Chinese Cobra

Chinese Cobra

Taiwan cobra

Naja atra
Population size
Life Span
12 yrs
1.2-2 m

The Chinese cobra is one of the most prevalent venomous snakes in China and Taiwan, which has caused many snakebite incidents to humans. It is iridescent black with a number of distant transversal double lines of a yellow color. The abdominal surface is pearl or slaty colored. The dorsal color of the Chinese cobra is usually brown, grey, or black, with or without narrow, light transverse lines at irregular intervals which are especially prominent in juveniles. The upper head is usually the same color as the tail and dorsal part of the body, while the sides of the head are lighter in color. Specimens with other colors on their dorsal surface, such as white, yellow, or brown do occur. There may be irregular or scattered crosslines of white to light gray along the upper body and a spectacle marking on the hood. The ventral head and neck are white to light gray or light orange in color. There is some variation in the color of the ventral body and tail: it could be white to gray, dark gray mottled with white, or blackish. This is a heavy-bodied snake, the body is slightly flattened, and may be significantly flattened when threatened, and it has a short tail. The nostrils of this species are large and prominent. The eyes are medium-sized and the iris is a dark dirty yellow dappled with gray-black or blue-black and the pupil is round and jet black.


Chinese cobras are found in southeastern China (including the provinces of Sichuan, Fujian, Guangdong, Guangxi, Guizhou, Hunan, Hubei, Zhejiang, and the Island province of Hainan), Hong Kong, northern Laos, northern Vietnam, and Taiwan. These snakes typically occur in woodlands, shrublands, grasslands, and mangroves. They are adaptable to a wide range of terrain including grassland plains, jungle, open fields, and even heavily populated regions. Chinese cobras can be found in rice paddy fields in maritime lowlands to various types of montane forests, though they avoid dark forests with a closed canopy. In the primary monsoon season and rain forests, they inhabit clearings and riverbanks.

Chinese Cobra habitat map

Climate zones

Habits and Lifestyle

Chinese cobras are active during both the day and night. They live on their own and usually hide under leaves, sticks, and rocks. Hunting is typically done during all daylight periods and as late as 2-3 hours after sunset from March to October. Chinese cobras are very alert; they are seldom cornered, but if confronted will raise the forebody and spread their hood and strike readily if necessary.
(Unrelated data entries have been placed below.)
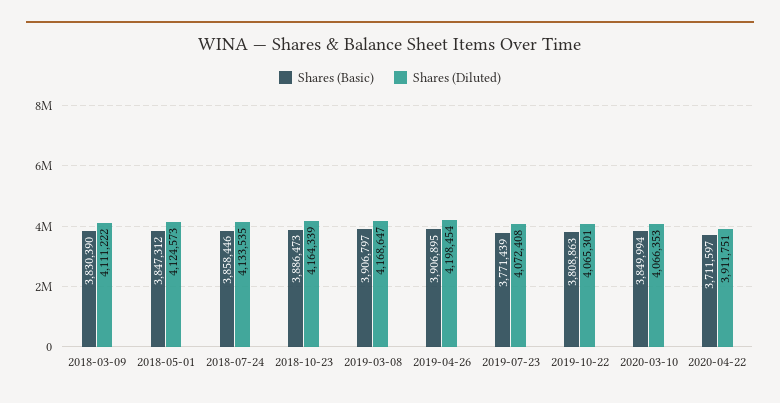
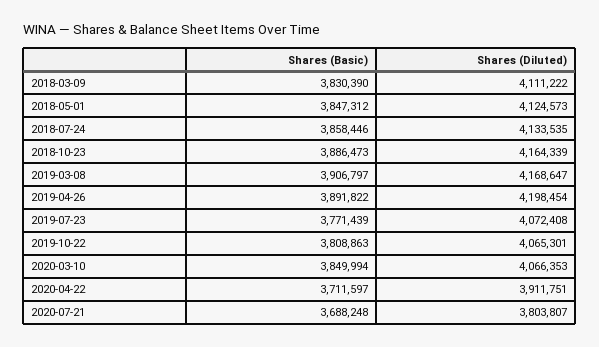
  {
    "Shares (Basic)": {
      "2018-03-09": 3830390,
      "2018-05-01": 3847312,
      "2018-07-24": 3858446,
      "2018-10-23": 3886473,
      "2019-03-08": 3906797,
-     "2019-04-26": 3906895,
+     "2019-04-26": 3891822,
      "2019-07-23": 3771439,
      "2019-10-22": 3808863,
      "2020-03-10": 3849994,
-     "2020-04-22": 3711597
+     "2020-04-22": 3711597,
+     "2020-07-21": 3688248
    },
    "Shares (Diluted)": {
      "2018-03-09": 4111222,
      "2018-05-01": 4124573,
      "2018-07-24": 4133535,
      "2018-10-23": 4164339,
      "2019-03-08": 4168647,
      "2019-04-26": 4198454,
      "2019-07-23": 4072408,
      "2019-10-22": 4065301,
      "2020-03-10": 4066353,
-     "2020-04-22": 3911751
+     "2020-04-22": 3911751,
+     "2020-07-21": 3803807
    }
  }

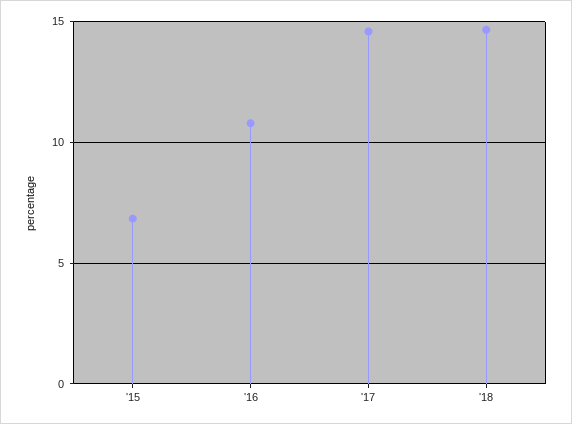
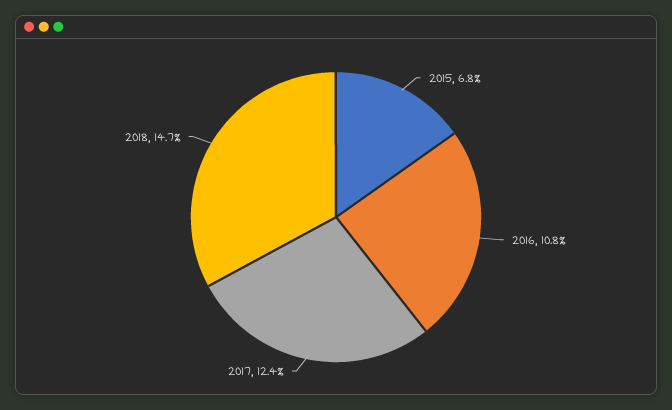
  {
    "'15": 6.8,
    "'16": 10.8,
-   "'17": 14.5,
+   "'17": 12.4,
    "'18": 14.7
  }

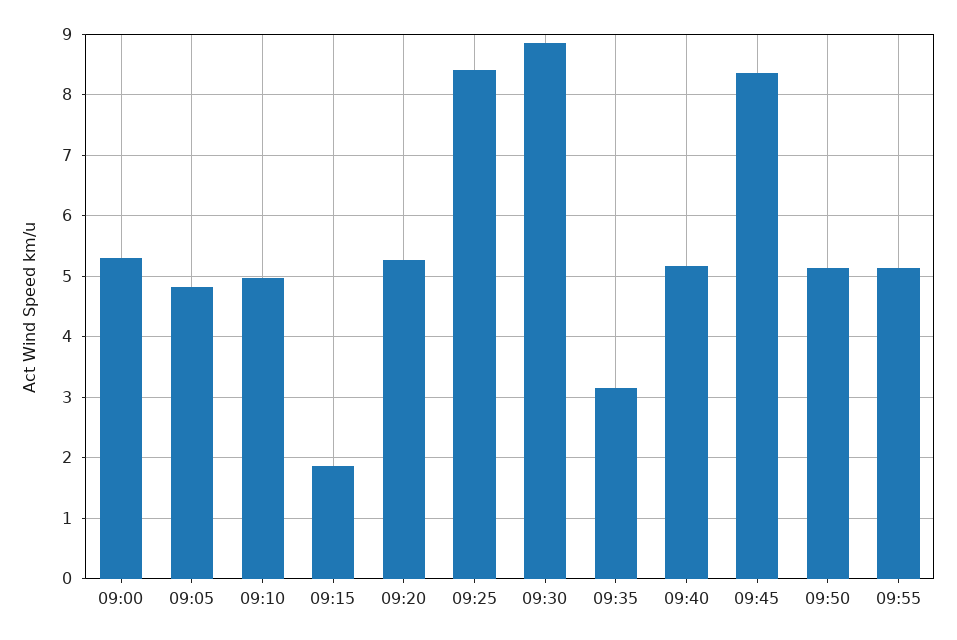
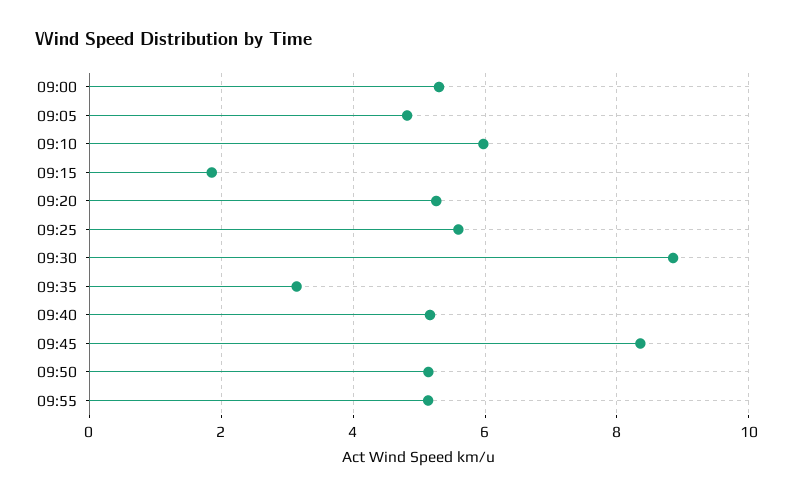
  {
    "09:00": 5.3,
    "09:05": 4.8,
-   "09:10": 5,
+   "09:10": 6,
    "09:15": 1.9,
    "09:20": 5.3,
-   "09:25": 8.4,
+   "09:25": 5.6,
    "09:30": 8.9,
    "09:35": 3.1,
    "09:40": 5.2,
    "09:45": 8.4,
    "09:50": 5.1,
    "09:55": 5.1
  }

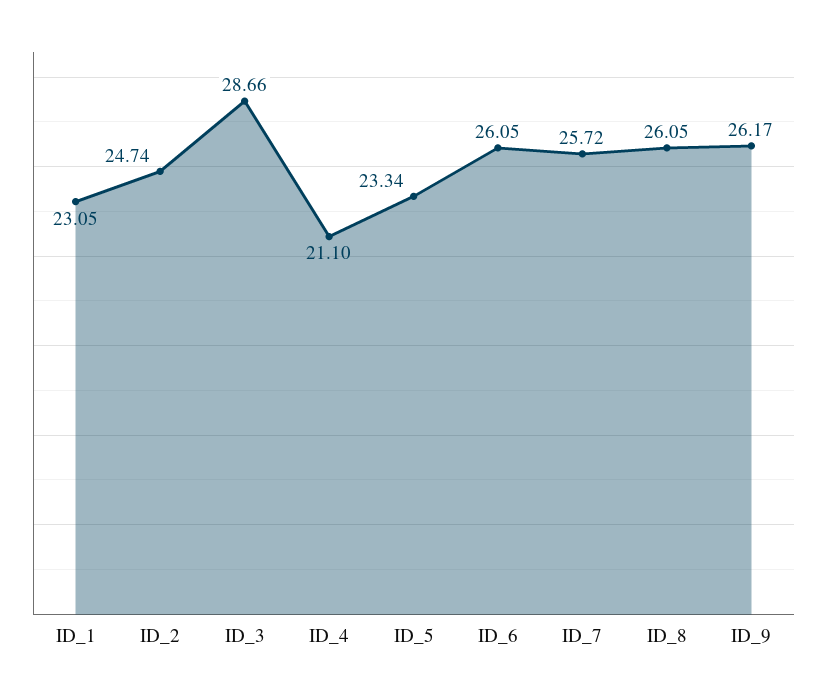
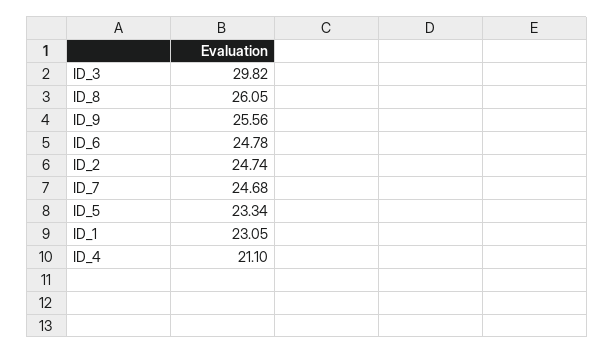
  {
    "ID_1": 23.05,
    "ID_2": 24.74,
-   "ID_3": 28.66,
+   "ID_3": 29.82,
    "ID_4": 21.1,
    "ID_5": 23.34,
-   "ID_6": 26.05,
+   "ID_6": 24.78,
-   "ID_7": 25.72,
+   "ID_7": 24.68,
    "ID_8": 26.05,
-   "ID_9": 26.17
+   "ID_9": 25.56
  }

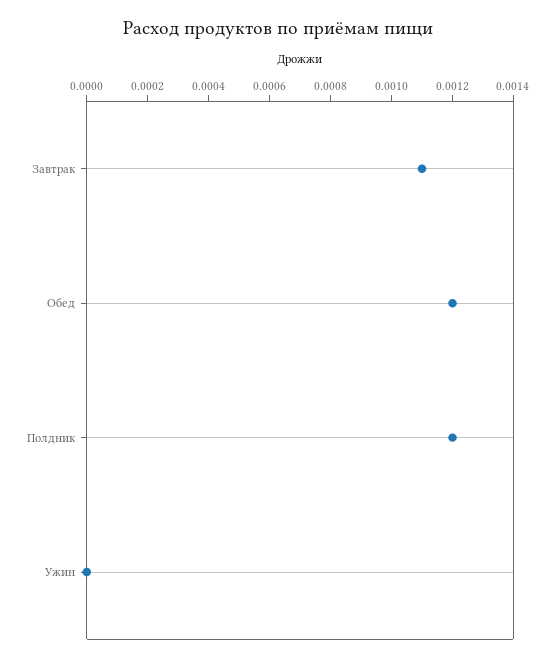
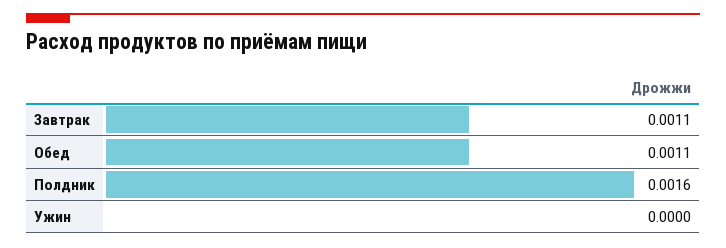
  {
    "Завтрак": 0.0011,
-   "Обед": 0.0012,
+   "Обед": 0.0011,
-   "Полдник": 0.0012,
+   "Полдник": 0.0016,
    "Ужин": 0
  }

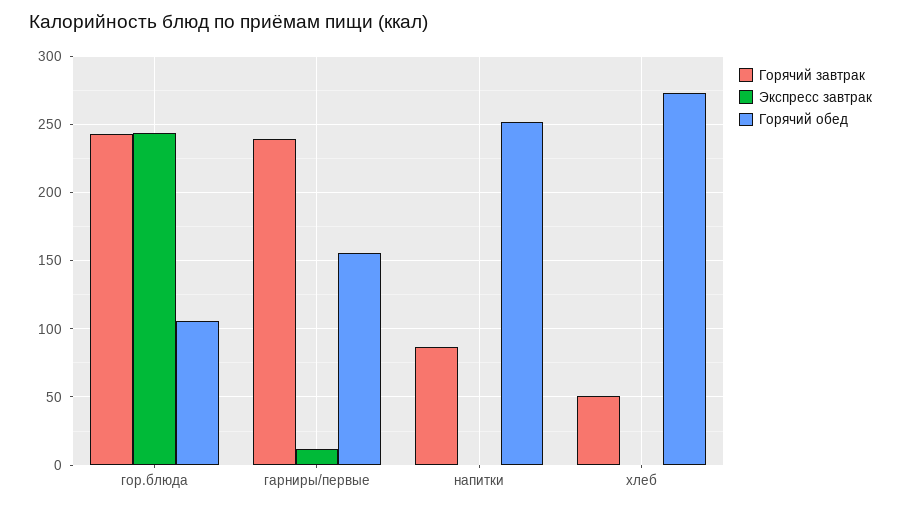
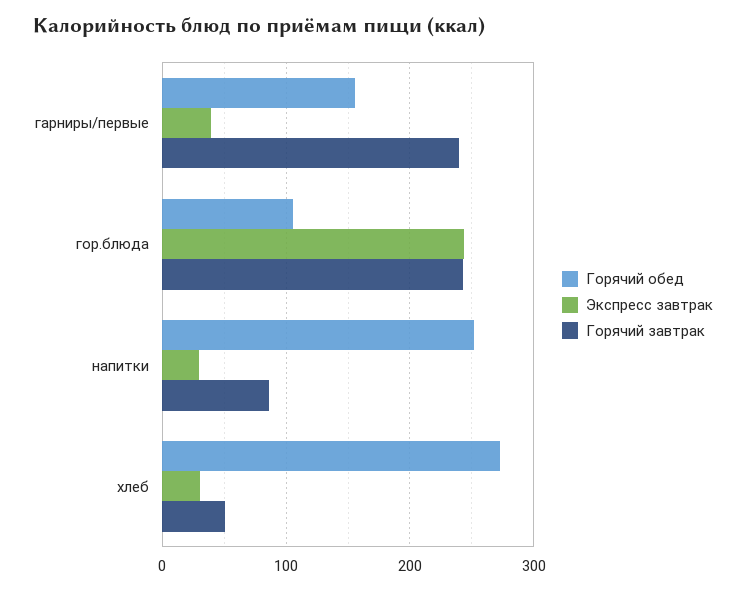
  {
    "Горячий завтрак": {
      "гор.блюда": 245,
      "гарниры/первые": 240,
      "напитки": 85,
      "хлеб": 50
    },
    "Экспресс завтрак": {
      "гор.блюда": 245,
-     "гарниры/первые": 10,
+     "гарниры/первые": 40,
-     "напитки": 0,
+     "напитки": 30,
-     "хлеб": 0
+     "хлеб": 30
    },
    "Горячий обед": {
      "гор.блюда": 105,
      "гарниры/первые": 155,
      "напитки": 250,
      "хлеб": 275
    }
  }

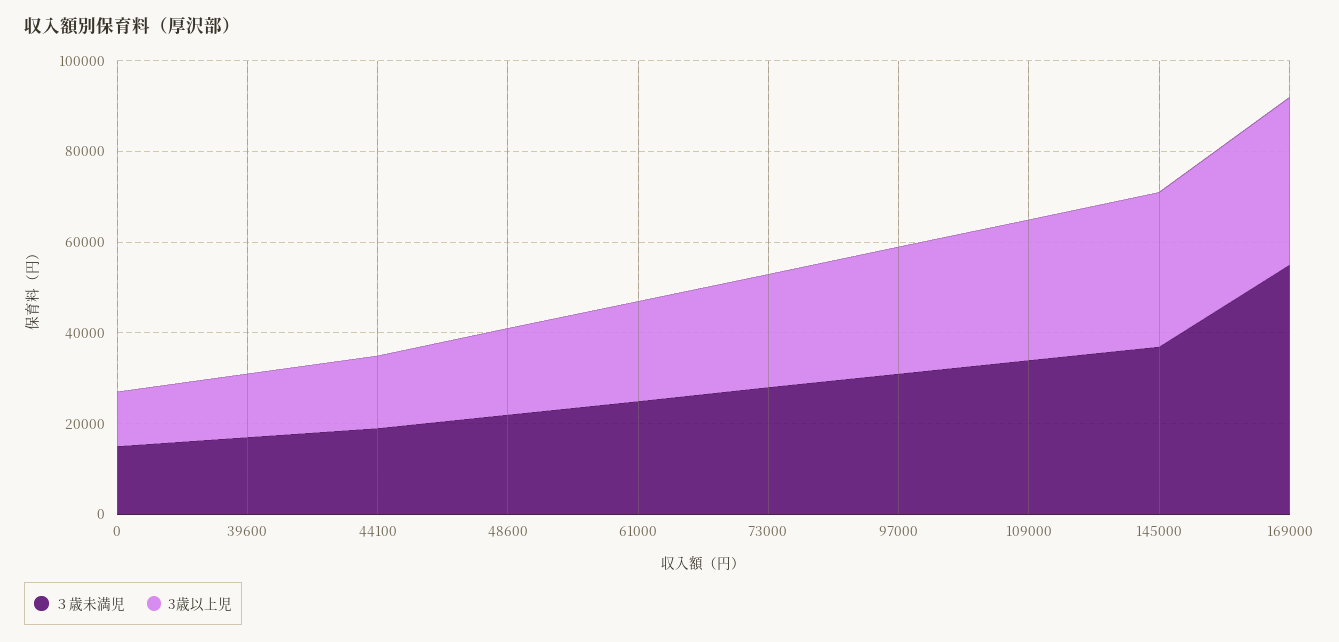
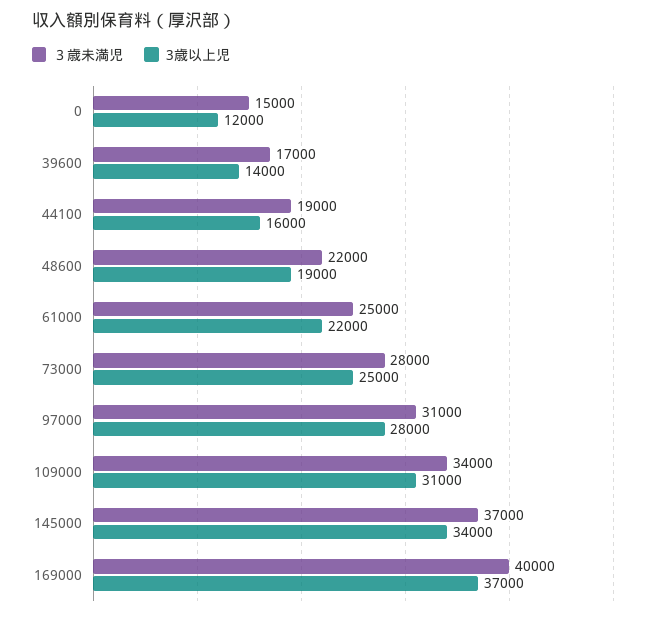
  {
    "３歳未満児": {
      "0": 15000,
      "39600": 17000,
      "44100": 19000,
      "48600": 22000,
      "61000": 25000,
      "73000": 28000,
      "97000": 31000,
      "109000": 34000,
      "145000": 37000,
-     "169000": 55000
+     "169000": 40000
    },
    "3歳以上児": {
      "0": 12000,
      "39600": 14000,
      "44100": 16000,
      "48600": 19000,
      "61000": 22000,
      "73000": 25000,
      "97000": 28000,
      "109000": 31000,
      "145000": 34000,
      "169000": 37000
    }
  }

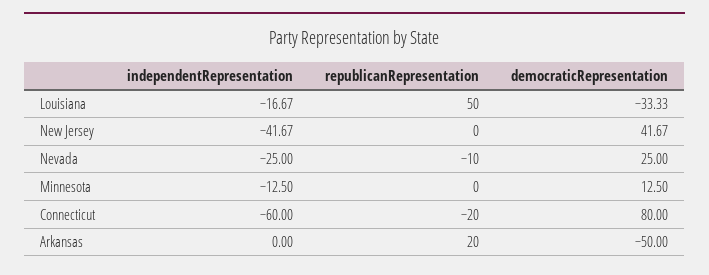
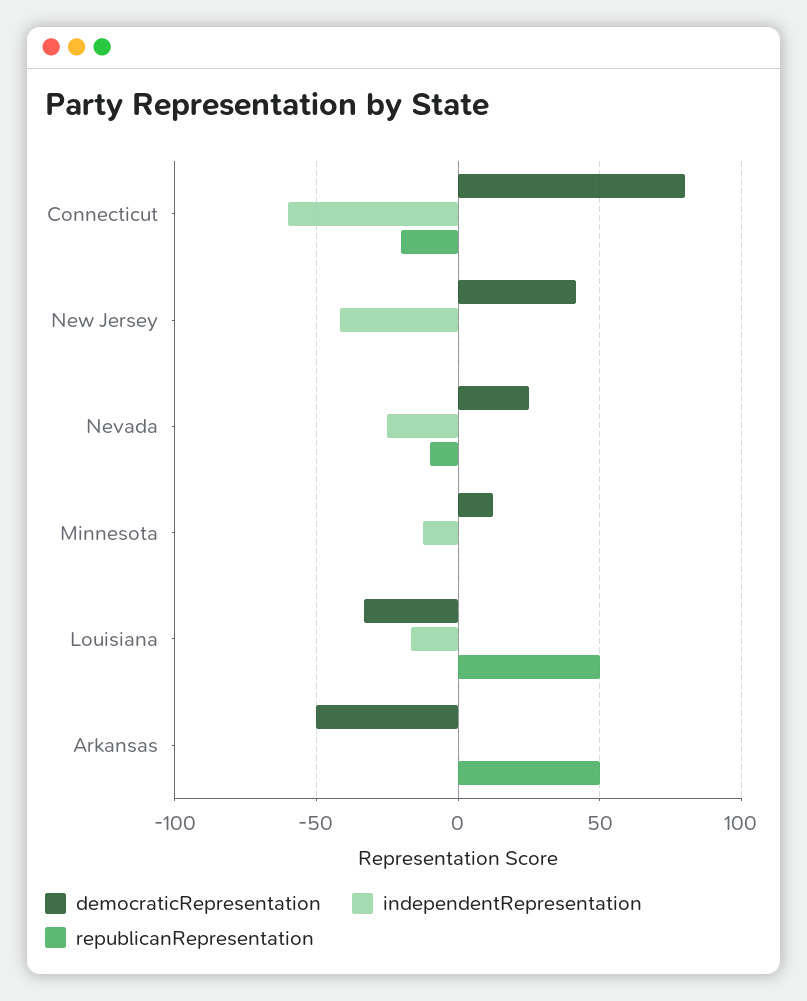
  {
    "independentRepresentation": {
      "Louisiana": -16.67,
      "New Jersey": -41.67,
      "Nevada": -25,
      "Minnesota": -12.5,
      "Connecticut": -60,
      "Arkansas": 0
    },
    "republicanRepresentation": {
      "Louisiana": 50,
      "New Jersey": 0,
      "Nevada": -10,
      "Minnesota": 0,
      "Connecticut": -20,
-     "Arkansas": 20
+     "Arkansas": 50
    },
    "democraticRepresentation": {
      "Louisiana": -33.33,
      "New Jersey": 41.67,
      "Nevada": 25,
      "Minnesota": 12.5,
      "Connecticut": 80,
      "Arkansas": -50
    }
  }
Adults can be very aggressive, but younger individuals tend to be more aggressive as they are more nervous about the things surrounding them. These highly venomous snakes usually escape avoiding confrontation with humans. Although this is not a spitting cobra, some individuals (mostly specimens from Guizhou Province) are capable of ejecting venom towards a threat within a distance of 2 meters (6.6 ft).

Seasonal behavior

Diet and Nutrition

Chinese cobras are carnivores and have a widely varied diet. They mainly prey on rodents, frogs, toads, fish, and other snakes. Juveniles eat mostly amphibians, whereas adults usually prefer reptiles and mammals. However, during amphibian breeding periods, adult cobras eat mostly frogs or toads.

Mating Habits

March-May in Vietnam
2 months
6-23 eggs

Chinese cobras are oviparous or egg-laying snakes. Mating and egg-laying periods are very extended. In the mountains of the western Tonkin region of Vietnam, their breeding season occurs in the months of March through May. Females typically lay 6 to 23 eggs sometime between May to the end of July and guard them during the incubation period which lasts for 2 months.


Population threats

Despite being common throughout its native range, populations of the Chinese cobra are decline mainly due to habitat loss, heavy hunting, and pollution.

Population number

The IUCN Red List and other sources don’t provide the number of the Chinese cobra total population size. Currently, this species is classified as Vulnerable (VU) on the IUCN Red List and its numbers today are decreasing.